== To do ==
Every line of the records that holds the word "compose" should be copied.

== Available data ==
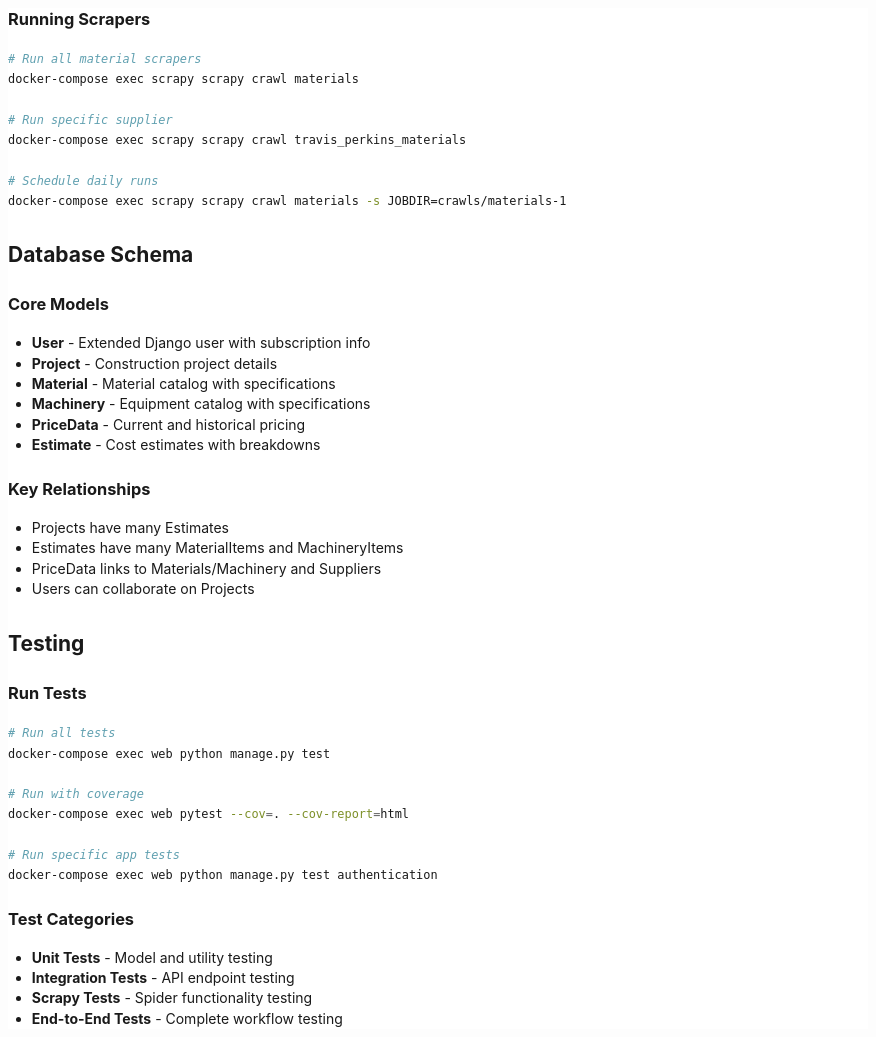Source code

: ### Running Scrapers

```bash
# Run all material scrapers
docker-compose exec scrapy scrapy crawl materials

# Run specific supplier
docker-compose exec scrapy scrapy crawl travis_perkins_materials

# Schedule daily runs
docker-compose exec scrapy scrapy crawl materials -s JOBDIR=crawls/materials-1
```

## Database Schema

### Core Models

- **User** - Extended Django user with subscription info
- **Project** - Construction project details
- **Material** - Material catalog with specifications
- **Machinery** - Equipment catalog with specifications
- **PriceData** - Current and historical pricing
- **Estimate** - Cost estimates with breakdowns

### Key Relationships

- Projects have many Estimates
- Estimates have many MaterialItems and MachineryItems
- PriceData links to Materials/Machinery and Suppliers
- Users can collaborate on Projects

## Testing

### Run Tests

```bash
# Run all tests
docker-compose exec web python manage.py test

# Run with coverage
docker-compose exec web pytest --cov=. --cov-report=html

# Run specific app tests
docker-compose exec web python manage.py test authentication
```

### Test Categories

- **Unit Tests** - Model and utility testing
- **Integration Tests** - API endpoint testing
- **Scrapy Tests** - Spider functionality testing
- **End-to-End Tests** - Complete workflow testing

== Reply to the exercise ==
docker-compose exec scrapy scrapy crawl materials
docker-compose exec scrapy scrapy crawl travis_perkins_materials
docker-compose exec scrapy scrapy crawl materials -s JOBDIR=crawls/materials-1
docker-compose exec web python manage.py test
docker-compose exec web pytest --cov=. --cov-report=html
docker-compose exec web python manage.py test authentication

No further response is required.